La serie dei dodici “Mesi” è il più illustre ciclo di arazzi del Museo. Ogni arazzo, tessuto in lana e seta, è dedicato a un mese dell’anno, di cui riproduce le tipiche attività umane legate alla sfera lavorativa, i frutti, la vegetazione e la metereologia. In ogni raffigurazione è presente un testo didascalico che descrive le caratteristiche del mese e del relativo segno zodiacale, disposto nell’angolo in alto a destra in ciascun panno.
Il ciclo di arazzi fu eseguito agli inizi del Cinquecento, commissionato da Gian Giacomo Trivulzio detto il Magno (Milano, 1440 circa - Chartres, 1518) - maresciallo di Francia e marchese di Vigevano - ad una manifattura allestita a Vigevano e guidata dall’arazziere Benedetto da Milano. I cartoni preparatori sono attribuiti a Bartolomeo Suardi detto il Bramantino e, dal punto di vista iconografico, si rifanno a una concezione tardo-medievale del calendario figurato, aggiornata con l’inserimento di elementi classici e rinascimentali.

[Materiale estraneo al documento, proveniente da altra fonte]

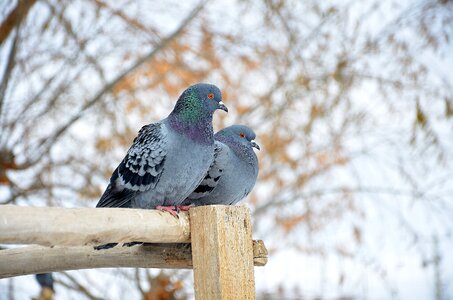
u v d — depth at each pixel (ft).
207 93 26.07
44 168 44.16
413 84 46.29
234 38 46.83
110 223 18.88
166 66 44.34
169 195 26.07
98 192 43.80
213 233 20.61
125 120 44.09
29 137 44.32
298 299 45.73
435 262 44.80
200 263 20.77
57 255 24.06
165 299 42.52
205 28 46.26
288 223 48.29
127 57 44.62
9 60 44.09
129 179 25.81
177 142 25.43
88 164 44.50
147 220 20.01
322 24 47.50
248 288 20.85
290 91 46.57
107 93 44.80
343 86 46.14
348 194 47.14
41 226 17.22
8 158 43.73
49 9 43.57
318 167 48.52
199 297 20.70
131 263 23.80
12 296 40.37
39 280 37.06
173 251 23.15
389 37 46.57
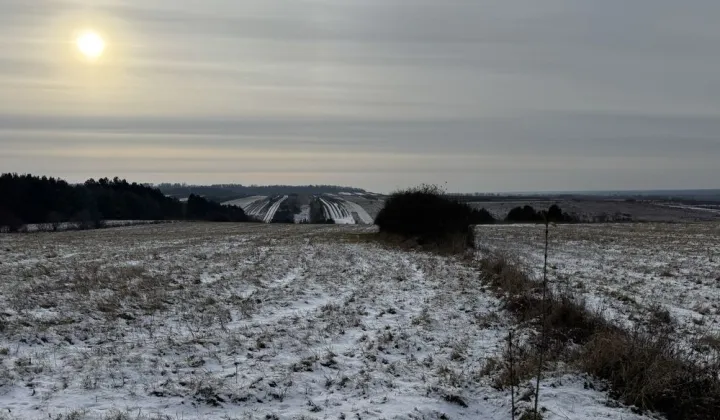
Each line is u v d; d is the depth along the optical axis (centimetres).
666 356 774
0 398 664
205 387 705
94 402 661
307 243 3541
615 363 773
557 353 883
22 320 1027
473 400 703
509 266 1814
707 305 1356
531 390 714
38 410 630
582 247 3158
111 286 1462
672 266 2153
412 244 3231
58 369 777
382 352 925
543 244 3403
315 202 14125
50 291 1370
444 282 1723
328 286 1609
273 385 730
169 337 955
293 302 1343
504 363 841
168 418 618
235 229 6050
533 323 1117
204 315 1146
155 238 4184
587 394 711
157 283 1532
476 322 1167
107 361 809
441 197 3475
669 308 1329
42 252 2677
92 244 3412
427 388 727
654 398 691
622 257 2552
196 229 6109
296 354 887
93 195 9481
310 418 625
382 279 1795
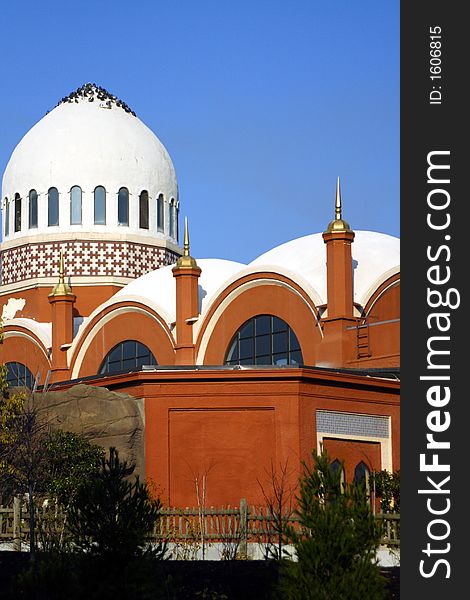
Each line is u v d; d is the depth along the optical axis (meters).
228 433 38.03
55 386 43.31
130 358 53.28
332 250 45.09
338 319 44.59
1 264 62.44
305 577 22.75
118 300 53.41
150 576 24.19
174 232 63.28
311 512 23.17
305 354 45.91
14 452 36.00
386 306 45.84
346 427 38.94
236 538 31.23
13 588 24.83
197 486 37.69
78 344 54.75
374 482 38.25
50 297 55.91
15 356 58.34
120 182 61.09
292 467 37.31
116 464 25.31
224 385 38.19
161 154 62.97
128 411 38.28
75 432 37.78
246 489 37.62
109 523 24.45
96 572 24.11
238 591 25.56
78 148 60.97
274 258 50.41
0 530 32.97
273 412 37.84
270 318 47.62
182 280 50.38
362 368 43.47
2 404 38.06
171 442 38.31
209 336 49.50
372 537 23.03
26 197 61.62
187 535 31.95
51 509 33.25
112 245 60.34
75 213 60.69
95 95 63.41
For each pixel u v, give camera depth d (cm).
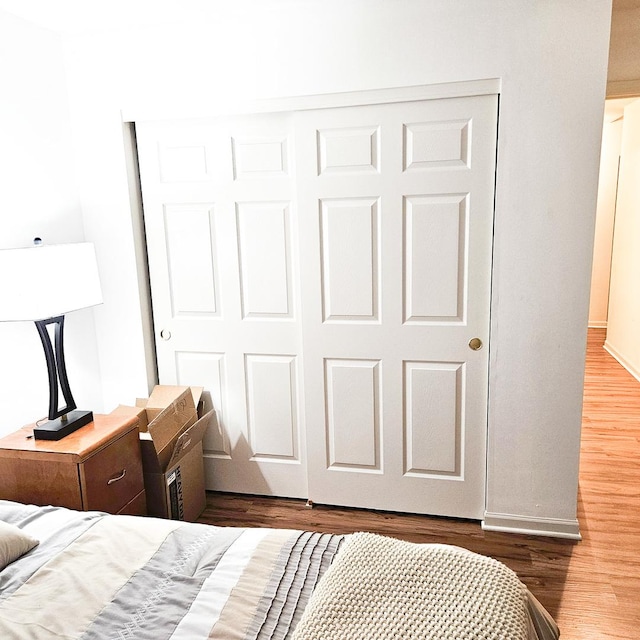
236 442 307
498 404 261
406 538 266
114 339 303
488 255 255
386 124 254
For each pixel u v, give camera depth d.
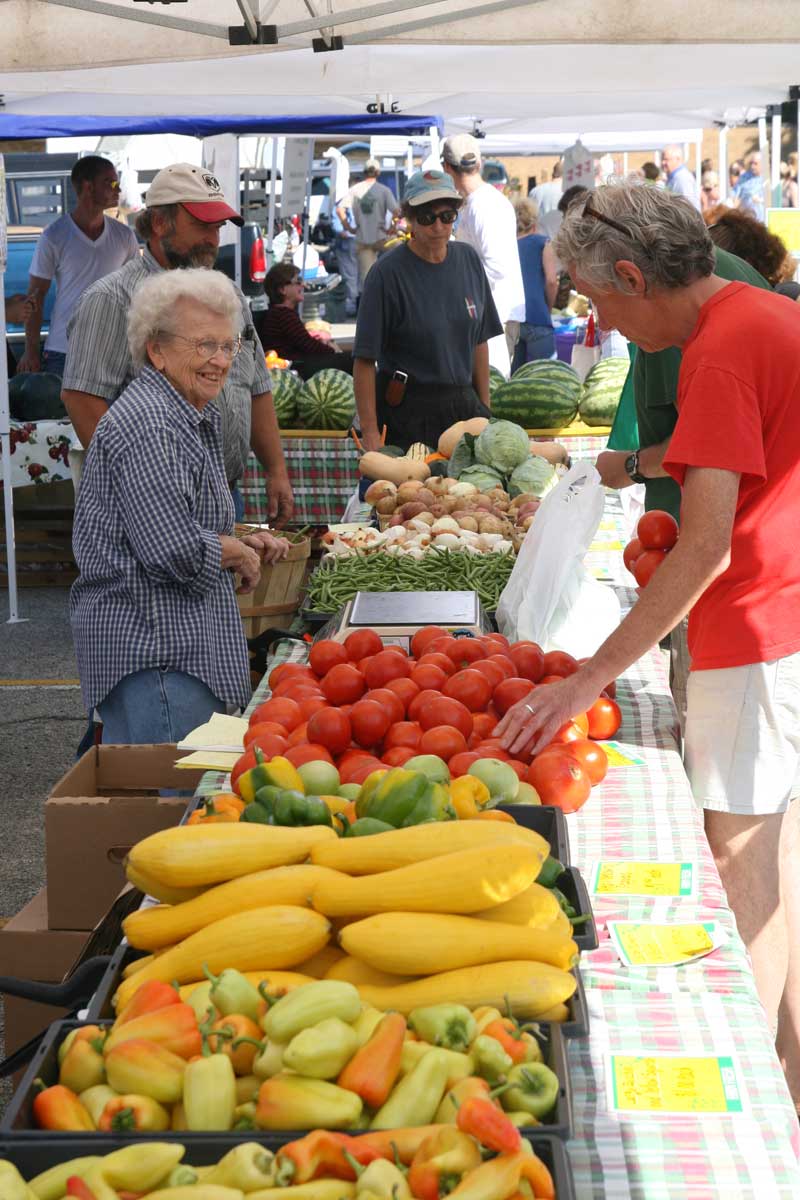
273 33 5.48
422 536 4.59
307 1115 1.31
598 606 3.35
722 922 2.06
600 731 2.88
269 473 5.32
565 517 3.36
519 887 1.62
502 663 2.81
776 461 2.49
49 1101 1.37
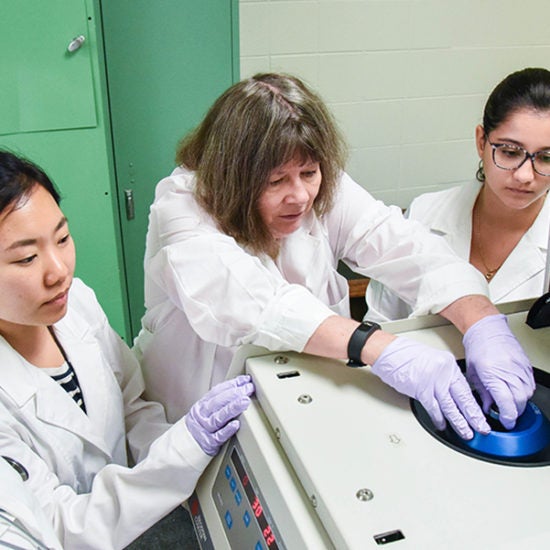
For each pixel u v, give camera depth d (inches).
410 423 27.1
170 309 45.1
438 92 101.7
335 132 41.8
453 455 24.9
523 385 29.8
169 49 82.0
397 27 95.0
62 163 74.6
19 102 70.2
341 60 94.7
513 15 100.4
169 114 85.4
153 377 48.0
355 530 20.7
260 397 30.5
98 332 43.0
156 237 43.6
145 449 39.6
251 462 27.9
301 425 26.6
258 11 88.4
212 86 85.8
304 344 33.1
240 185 39.2
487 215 55.1
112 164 81.7
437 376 28.7
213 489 31.1
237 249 39.2
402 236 46.3
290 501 23.9
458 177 108.3
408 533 20.6
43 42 68.4
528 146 46.0
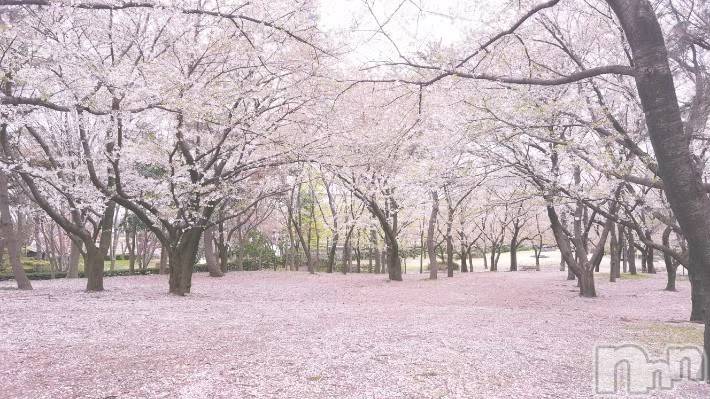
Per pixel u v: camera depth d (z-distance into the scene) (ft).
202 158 43.80
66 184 39.29
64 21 33.83
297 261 118.11
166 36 37.60
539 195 40.45
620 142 28.78
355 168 50.78
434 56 21.70
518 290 54.44
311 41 31.73
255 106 40.88
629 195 33.04
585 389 15.03
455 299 44.70
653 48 14.94
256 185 61.46
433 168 39.60
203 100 34.35
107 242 46.11
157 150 42.06
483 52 27.12
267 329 24.82
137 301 36.76
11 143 47.75
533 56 34.09
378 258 108.58
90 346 20.21
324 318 29.22
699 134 25.72
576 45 35.04
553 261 143.74
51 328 24.00
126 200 39.99
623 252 102.32
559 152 31.24
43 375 15.89
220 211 70.49
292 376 15.94
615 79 31.35
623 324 28.02
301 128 47.52
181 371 16.43
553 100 31.22
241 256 99.91
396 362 17.98
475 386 15.11
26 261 98.17
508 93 29.86
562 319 29.84
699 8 23.40
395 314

Gli arazzi rimasero di proprietà della famiglia Trivulzio fino all’acquisto da parte delle Civiche Raccolte nel 1935.
La costanza che accomuna le dodici scene e gli elementi iconografici fissi che ricorrono (il bordo decorato, lo stemma di Gian Giacomo Trivulzio, il Sole, i segni zodiacali) conferma l’origine unitaria della serie, che deriva dall’invenzione di un solo artista. La serie dei Mesi Trivulzio fu concepita inoltre per essere esposta in una sola sala, come a formare un fregio continuo, secondo una disposizione in senso antiorario. La direzione è indicata dal gesto con cui le figure poste al centro di ogni arazzo indicano il Sole nell’angolo superiore sinistro.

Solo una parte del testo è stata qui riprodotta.